Work required –
Rewrite the items that follow, changing "pie chart" to "donut chart" and keeping everything else the same, and leave the pictures out of your answer.

Data in this exercise –
──────────────────────────────

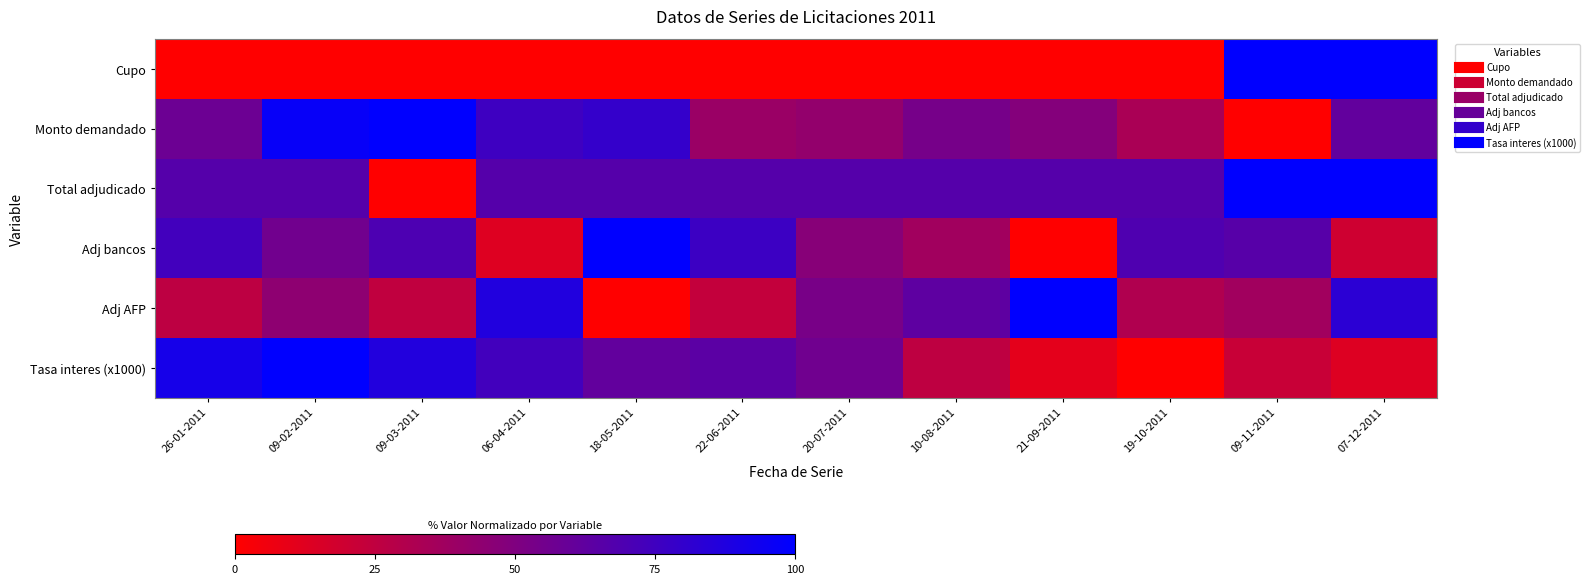

What is the greatest value displayed?

100.0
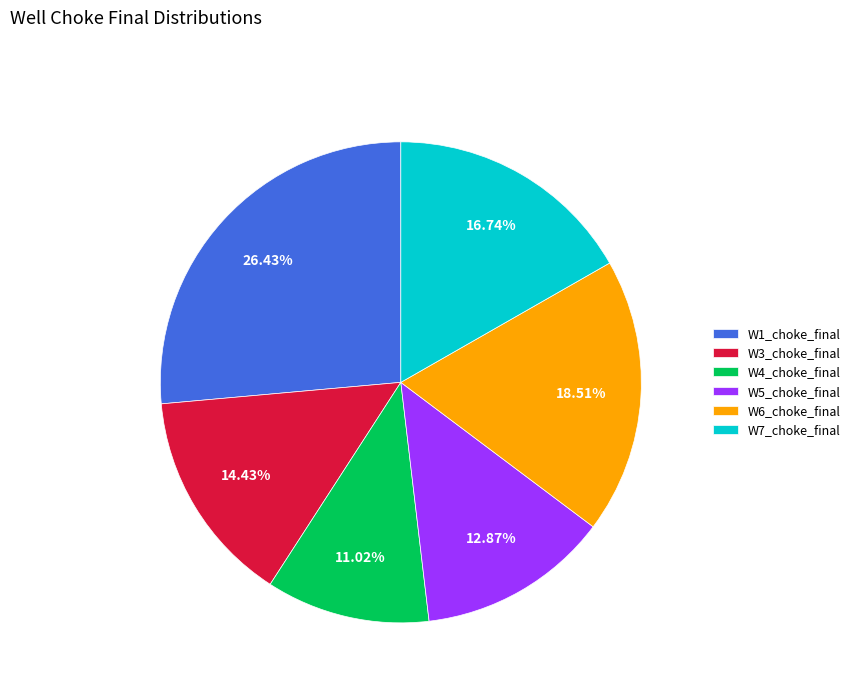

What is the smallest slice in the pie chart?

W4_choke_final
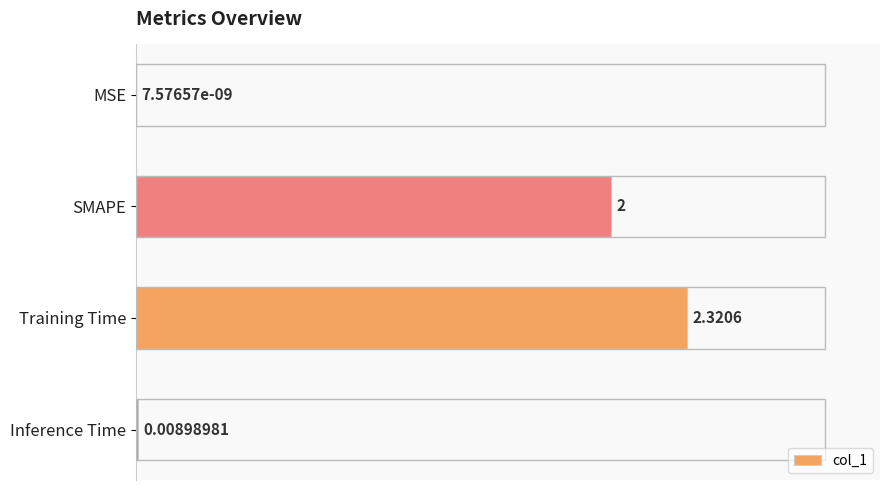

Where is the data nearest to the value 1?

Inference Time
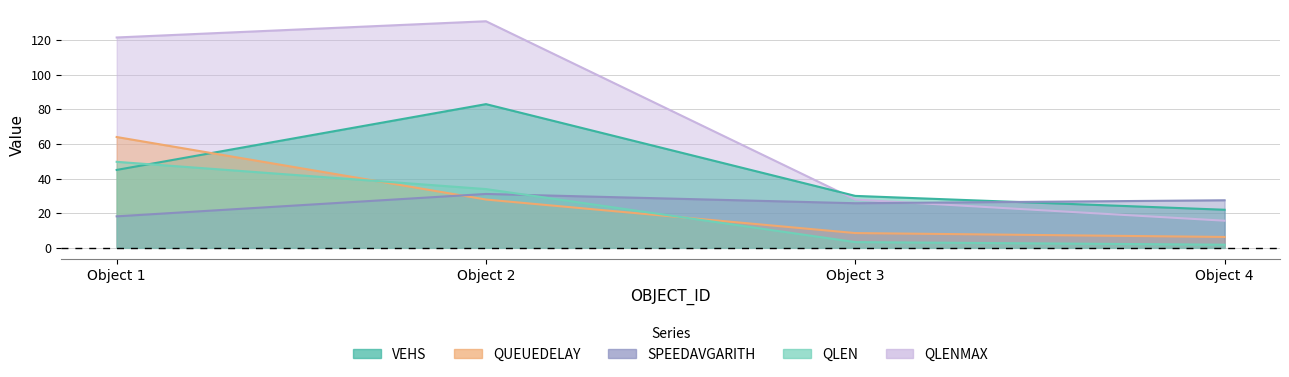

What is the sum of the SPEEDAVGARITH values at Object 3 and Object 2?

56.9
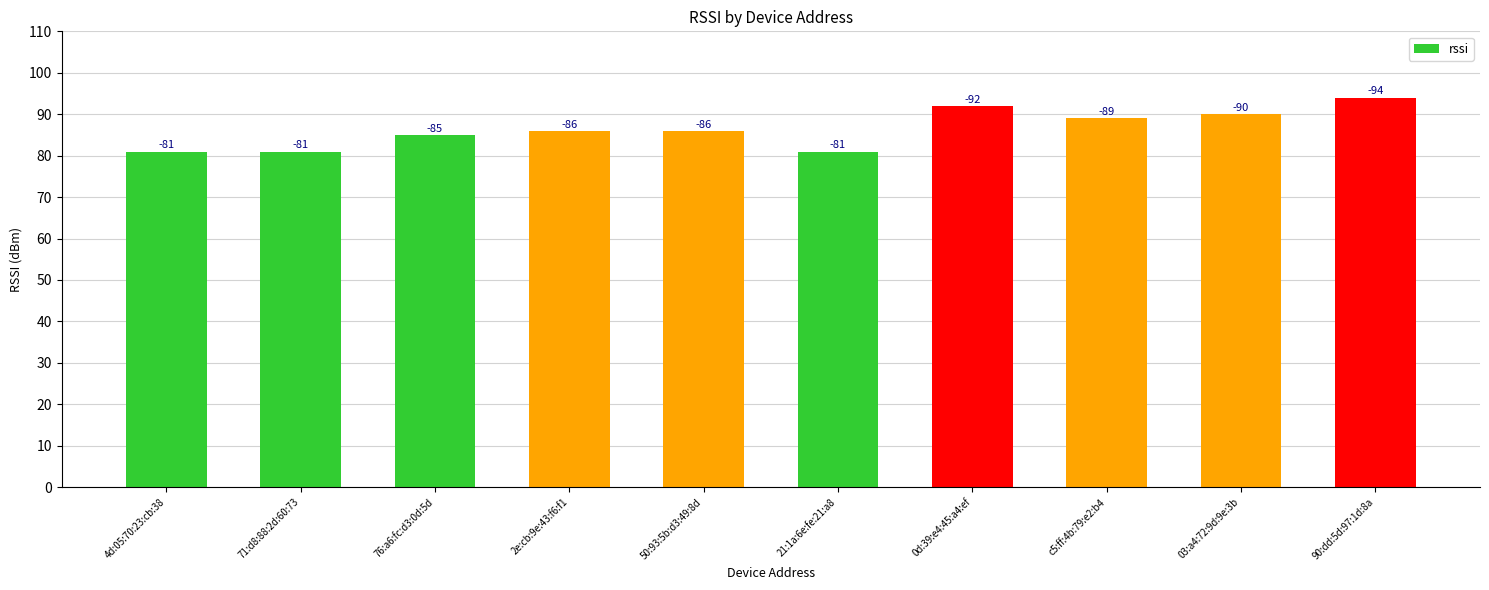

What is the value of the 4th bar from the left?

86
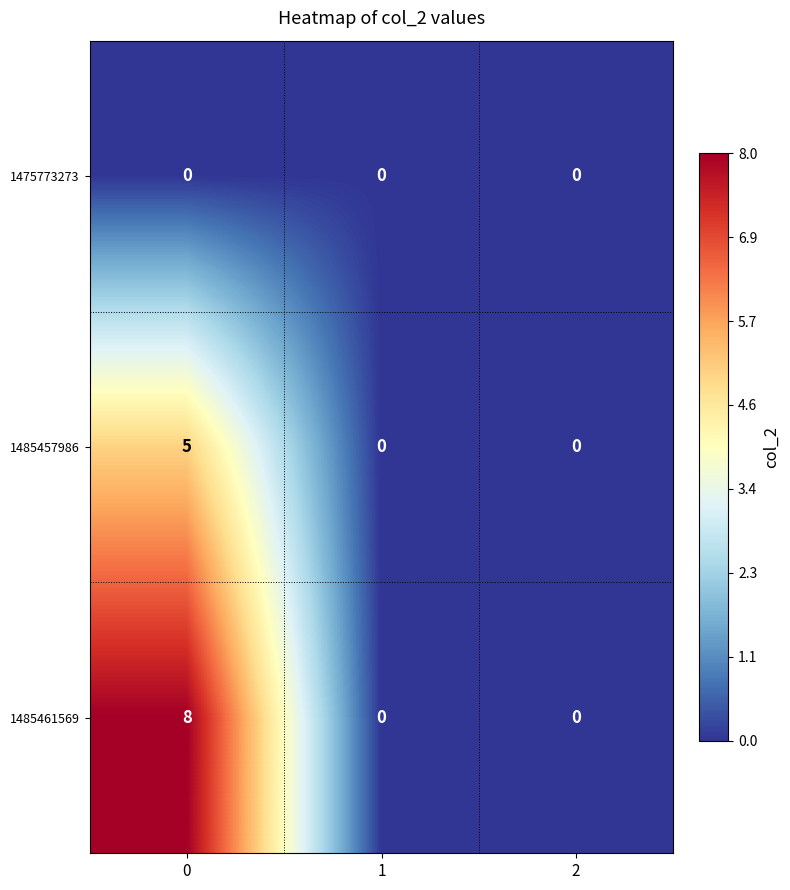

How many positive values does the 1485461569 series have?

1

──────────────────────────────

Expected answer –
What is the greatest value displayed?

100.0

What is the smallest slice in the donut chart?

W4_choke_final

Where is the data nearest to the value 1?

Inference Time

What is the sum of the SPEEDAVGARITH values at Object 3 and Object 2?

56.9

What is the value of the 4th bar from the left?

86

How many positive values does the 1485461569 series have?

1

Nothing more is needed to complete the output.